■ **Instruction**:
Please transcribe the entries below exactly and leave out every picture.

■ **Material to process**:
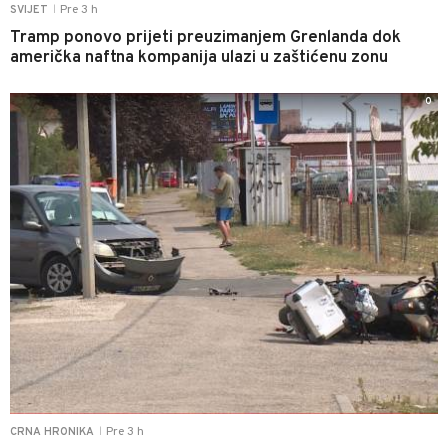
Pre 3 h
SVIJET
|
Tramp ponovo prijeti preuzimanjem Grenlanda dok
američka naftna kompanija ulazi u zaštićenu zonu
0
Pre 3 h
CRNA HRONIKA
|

■ **Solution to this problem**:
Pre 3 h
SVIJET
|
Tramp ponovo prijeti preuzimanjem Grenlanda dok
američka naftna kompanija ulazi u zaštićenu zonu
0
Pre 3 h
CRNA HRONIKA
|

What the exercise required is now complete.